EXPLORE THE MATERIAL:
**A.** Name each ability that the quotation in the blog excerpt lists after the words "our infinite ability to."
**B.** Print the section of the blog excerpt between "Thursday, September 4, 2008" and "talk and stuff.", inclusive.
EXTRACTED TEXT Start Marker
Tuesday, September 16, 2008

Coffee? For Thought

I really liked to quote on my Starbucks cup today so I thought I would share it with all of you.

"I have faith. Faith in our wondrous capacity for hope and good, love and trust, healing and forgiveness. Faith in the blessing of our infinite ability to wonder, question, pray, feel, think and learn. I have faith. Faith in the infinite possibilities of the human spirit." -James Brown, Emmy-winning sportscaster and co-host of FOX NFL Sunday.

Thursday, September 4, 2008

A Little Bit Of Catch Up

#1: We bought a new lap top! We probably shouldn't have spent money on it when it wasn't a necessary expense but I love it. Now I can actually use the computer when I get home. Before Russ would be on it all night (he got the computer and I got the TV). I get to watch TV and play Mahjong at the same time! Double score! When I'm done with my computer time Russ gets to actually be upstairs with me so we see each other and actually get to talk and stuff.

#2: Everybody wanted to know what my bad day was all about a couple of weeks ago. Unfortunately it is work related and since we all know that blogs are not the most private of things I can't really go into detail about it all. All I can say is that there has been a lot of drama lately and I think it will continue on. I know the grass isn't always greener but I need to decide how brown my grass is getting at this point.
EXTRACTED TEXT End Marker
SOURCE MATERIAL Start Marker
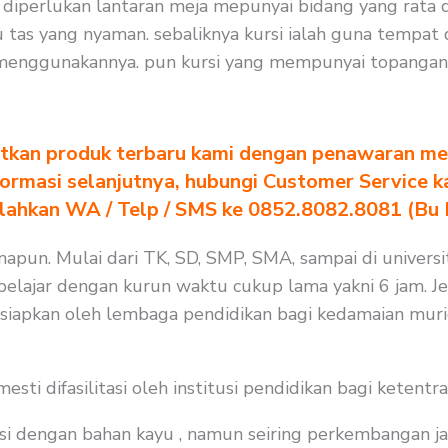
t diperlukan lantaran meja mepunyai bidang yang rata 
as yang nyaman. sebaliknya kursi ialah guna tempat d
menggunakannya. pun kursi yang mempunyai topangan 
tkan produk terbaru kami dengan penawaran men
formasi selanjutnya, hubungi Customer Service k
ilahkan WA / Telp / SMS ke 0852.8082.8081 (Bu
apun. Mulai dari TK, SD, SMP, SMA, sampai di universit
lajar dengan kurun waktu cukup lama yakni 6 jam. Jela
isiapkan oleh lembaga pendidikan bagi kedamaian muri
i difasilitasi oleh institusi pendidikan bagi ketentra
i dengan bahan kayu , namun seiring perkembangan ja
SOURCE MATERIAL End Marker
ACTIVITY ANSWERS:
**A.** wonder, question, pray, feel, think, learn

**B.**
Thursday, September 4, 2008

A Little Bit Of Catch Up

#1: We bought a new lap top! We probably shouldn't have spent money on it when it wasn't a necessary expense but I love it. Now I can actually use the computer when I get home. Before Russ would be on it all night (he got the computer and I got the TV). I get to watch TV and play Mahjong at the same time! Double score! When I'm done with my computer time Russ gets to actually be upstairs with me so we see each other and actually get to talk and stuff.